CEO, Kopel Infrastructure
Our first partnership was with Indonesia Infrastructure Finance (IIF) in 2016, which was promoted by then-Minister of Finance, Bambang P.S. Brodjonegoro. IIF supports us by jointly investing in good infrastructure projects throughout the country. The reason for the partnership was that at the time, the government was strongly supporting cooperatives. In Indonesia, there are three economic drivers or institutions: first, the government and other SOEs; second, the private sector; and third, the cooperatives. Even the country's constitution states that the driver of Indonesia's economy should be cooperatives, but unfortunately, they are not developing compared to the public and private sectors. When forming our partnership with IIF, our shareholder was actually a cooperative, KOPELINDO. Bulog is the SOE for the food and logistics sectors, and the idea was to find a way for a cooperative to enter infrastructure. Kopel Infrastructure was thus established as a subsidiary of KOPELINDO. Then, we started looking for projects and funding through IIF and banks to get into infrastructure.
CEO, Center for Private Investment (PINA)

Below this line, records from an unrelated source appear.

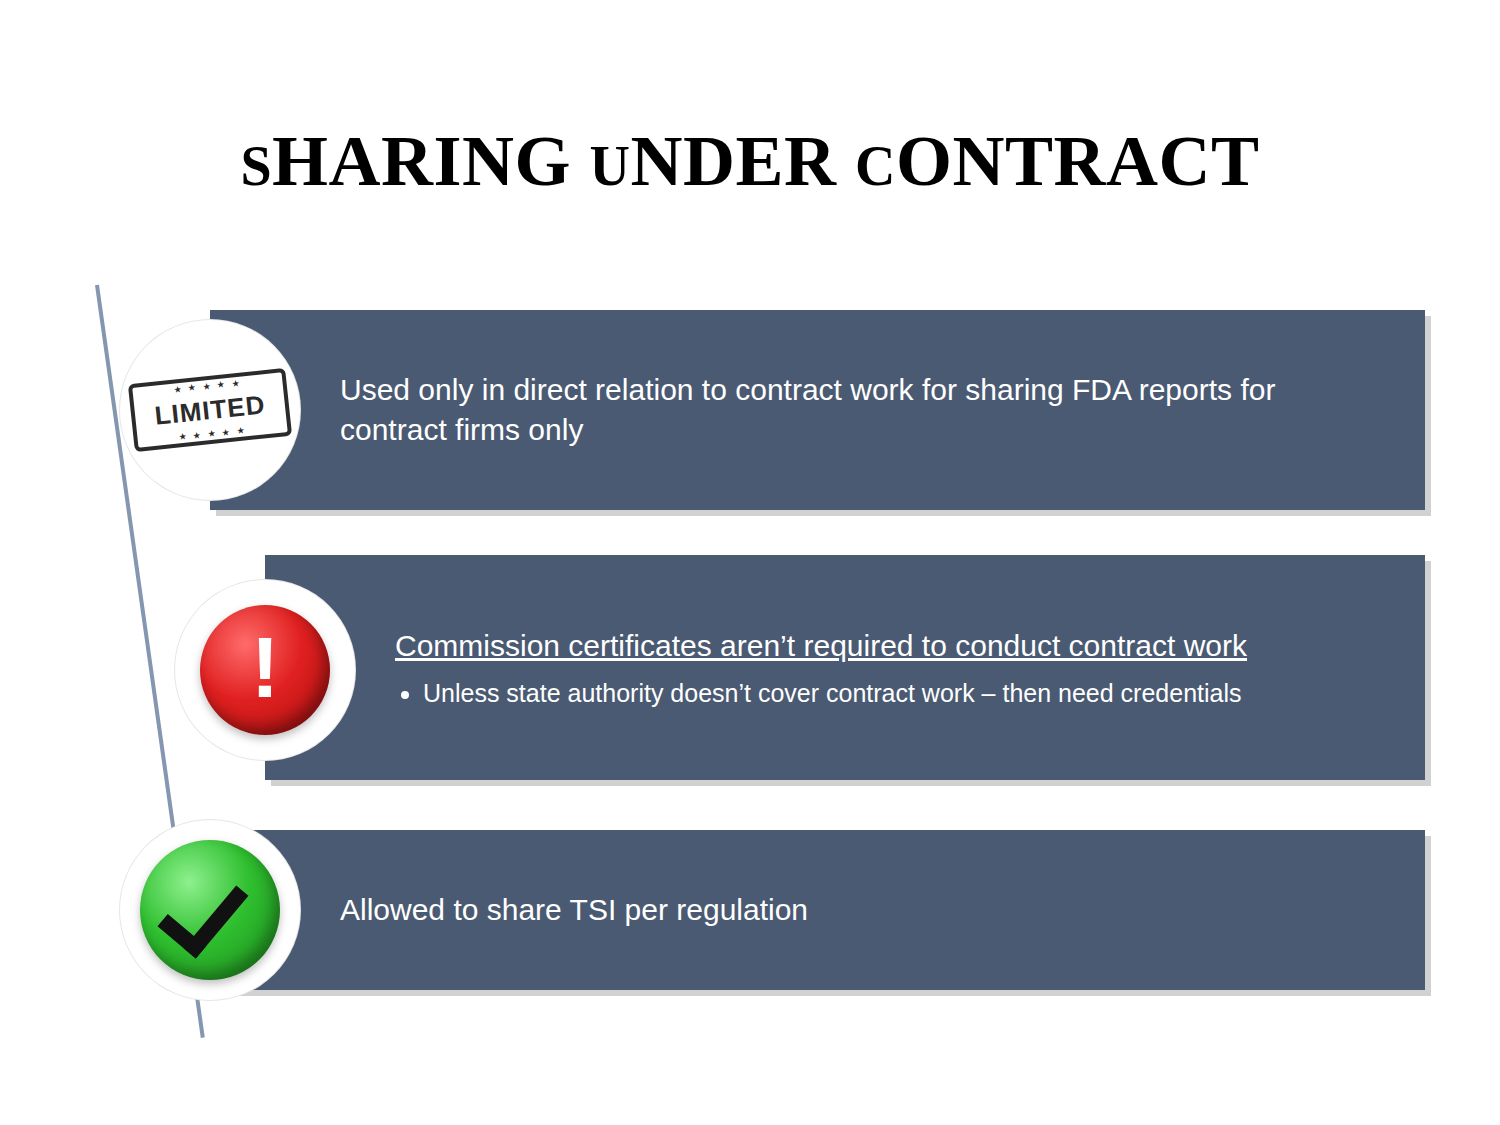SHARING UNDER CONTRACT
Used only in direct relation to contract work for sharing FDA reports for contract firms only
Commission certificates aren’t required to conduct contract work
Unless state authority doesn’t cover contract work – then need credentials
Allowed to share TSI per regulation
LIMITED
!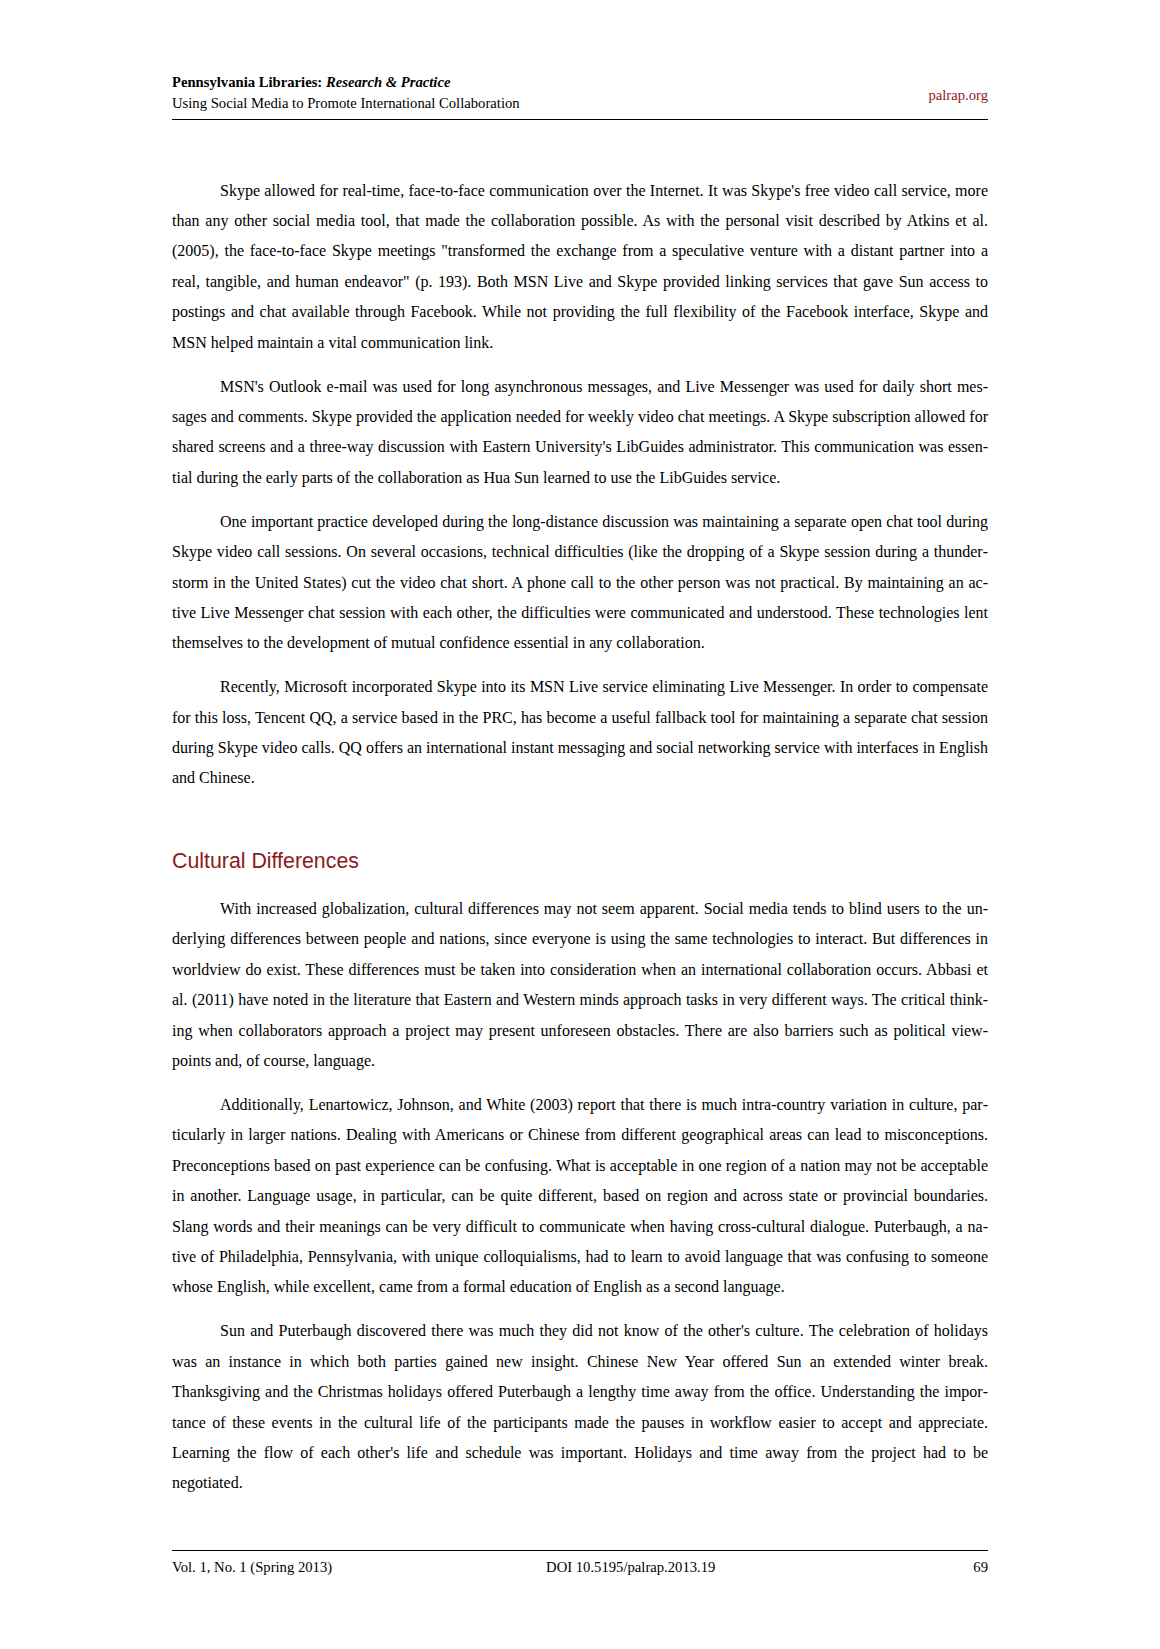Pennsylvania Libraries: Research & Practice
Using Social Media to Promote International Collaboration
palrap.org
Skype allowed for real-time, face-to-face communication over the Internet. It was Skype's free video call service, more than any other social media tool, that made the collaboration possible. As with the personal visit described by Atkins et al. (2005), the face-to-face Skype meetings "transformed the exchange from a speculative venture with a distant partner into a real, tangible, and human endeavor" (p. 193). Both MSN Live and Skype provided linking services that gave Sun access to postings and chat available through Facebook. While not providing the full flexibility of the Facebook interface, Skype and MSN helped maintain a vital communication link.
MSN's Outlook e-mail was used for long asynchronous messages, and Live Messenger was used for daily short messages and comments. Skype provided the application needed for weekly video chat meetings. A Skype subscription allowed for shared screens and a three-way discussion with Eastern University's LibGuides administrator. This communication was essential during the early parts of the collaboration as Hua Sun learned to use the LibGuides service.
One important practice developed during the long-distance discussion was maintaining a separate open chat tool during Skype video call sessions. On several occasions, technical difficulties (like the dropping of a Skype session during a thunderstorm in the United States) cut the video chat short. A phone call to the other person was not practical. By maintaining an active Live Messenger chat session with each other, the difficulties were communicated and understood. These technologies lent themselves to the development of mutual confidence essential in any collaboration.
Recently, Microsoft incorporated Skype into its MSN Live service eliminating Live Messenger. In order to compensate for this loss, Tencent QQ, a service based in the PRC, has become a useful fallback tool for maintaining a separate chat session during Skype video calls. QQ offers an international instant messaging and social networking service with interfaces in English and Chinese.
Cultural Differences
With increased globalization, cultural differences may not seem apparent. Social media tends to blind users to the underlying differences between people and nations, since everyone is using the same technologies to interact. But differences in worldview do exist. These differences must be taken into consideration when an international collaboration occurs. Abbasi et al. (2011) have noted in the literature that Eastern and Western minds approach tasks in very different ways. The critical thinking when collaborators approach a project may present unforeseen obstacles. There are also barriers such as political viewpoints and, of course, language.
Additionally, Lenartowicz, Johnson, and White (2003) report that there is much intra-country variation in culture, particularly in larger nations. Dealing with Americans or Chinese from different geographical areas can lead to misconceptions. Preconceptions based on past experience can be confusing. What is acceptable in one region of a nation may not be acceptable in another. Language usage, in particular, can be quite different, based on region and across state or provincial boundaries. Slang words and their meanings can be very difficult to communicate when having cross-cultural dialogue. Puterbaugh, a native of Philadelphia, Pennsylvania, with unique colloquialisms, had to learn to avoid language that was confusing to someone whose English, while excellent, came from a formal education of English as a second language.
Sun and Puterbaugh discovered there was much they did not know of the other's culture. The celebration of holidays was an instance in which both parties gained new insight. Chinese New Year offered Sun an extended winter break. Thanksgiving and the Christmas holidays offered Puterbaugh a lengthy time away from the office. Understanding the importance of these events in the cultural life of the participants made the pauses in workflow easier to accept and appreciate. Learning the flow of each other's life and schedule was important. Holidays and time away from the project had to be negotiated.
Vol. 1, No. 1 (Spring 2013)
DOI 10.5195/palrap.2013.19
69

PINA is an institution for equity financing because when it comes to infrastructure, it is not only about loans but equity financing as well. The investment injection from the government is typically supported by the state budget toward SOEs in terms of equity. Currently, the political will is not there to give SOEs equity. It is not that we do not favor SOEs, simply that we want to cultivate alternative financing. This trend is visible around the world. There is approximately USD200 billion of untapped alternative financing globally, and these sources of financing are also contemplating investing in emerging market countries, including Indonesia. We have been traveling around the world to countries such as Australia, which is keen to enter the Southeast Asian market. We are also developing an Indonesian desk, though thus far, there has been a lack of global understanding about investments in Indonesia, partially because we are not promoting Indonesia well enough.